20 May 2009 21:31 [Source: ICIS news]
WASHINGTON (ICIS news)--The new automotive fuel efficiency standard set by President Barack Obama probably will have little impact on the US refining sector or gasoline demand, industry officials said on Wednesday.
“There will always be a demand for transportation fuels and certainly petroleum-based fuels in the foreseeable future,” said Bill Holbrook, spokesman for the National Petrochemical & Refiners Association (NPRA), adding he saw little impact for refiners in the new standards.
In an agreement with automakers and state governments announced on Tuesday, Obama said he is advancing the schedule for increased fuel efficiency for automobiles to require an average of 35.5 miles per gallon (mpg) (15.1 km/litre) by 2016.

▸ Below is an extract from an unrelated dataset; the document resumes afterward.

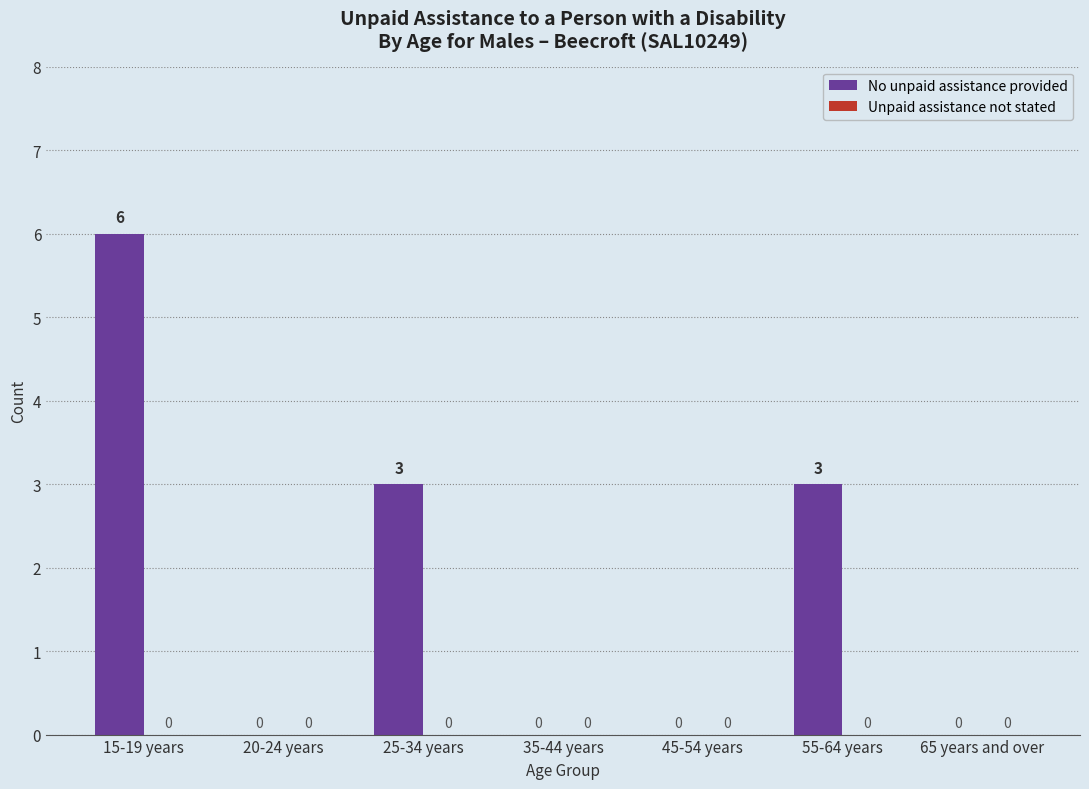

Is it true that the value at 35-44 years is -2?

False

Known as the corporate average fuel economy (CAFE) standard, the earlier target under the 2007 federal energy bill called for a 35 mpg capability by 2020.
The CAFE standard measures the average fuel efficiency of an automaker’s entire product fleet.
Holbrook noted that in addition to continuing demand for petroleum-based transportation fuels, “manufacturers also need petroleum-based feedstocks to make their products, thus demand for the hydrocarbon molecule will continue to be there”.
He said that NPRA is not opposed to improving energy and fuel efficiency. “Our members work hard and reinvest a lot of money every year to improve efficiency at their facilities,” he said. “It’s good business.”
Bill Bush, spokesman for the American Petroleum Institute (API), whose member companies include refiners as well as oil and gas exploration and development firms, said the new CAFE timeline “could have an impact on demand, but as a trade association we don’t project what demand might be”.
However, Bush, too, said the new CAFE schedule “is not a major concern” for API companies. “It is really an automobile thing more than ours.”
NPRA’s Holbrook said that impact of the new CAFE standard on the refining industry is negligible compared with the potential effect of climate control legislation now being considered in Congress.
That bill, HR-2454, would impose a cap-and-trade emissions mandate on US industries and the transportation sector.
Holbrook said that legislation, if approved by Congress, would deliver a double blow to refiners. That bill, he said, “would cap greenhouse emissions from our facilities and those emissions resulting from the use of the fuels we manufacture”.
“We feel that HR-2454 hurts our global competitiveness in the refined products markets and thus is detrimental not only to the domestic refining community but also to American consumers, farmers and truckers,” he said.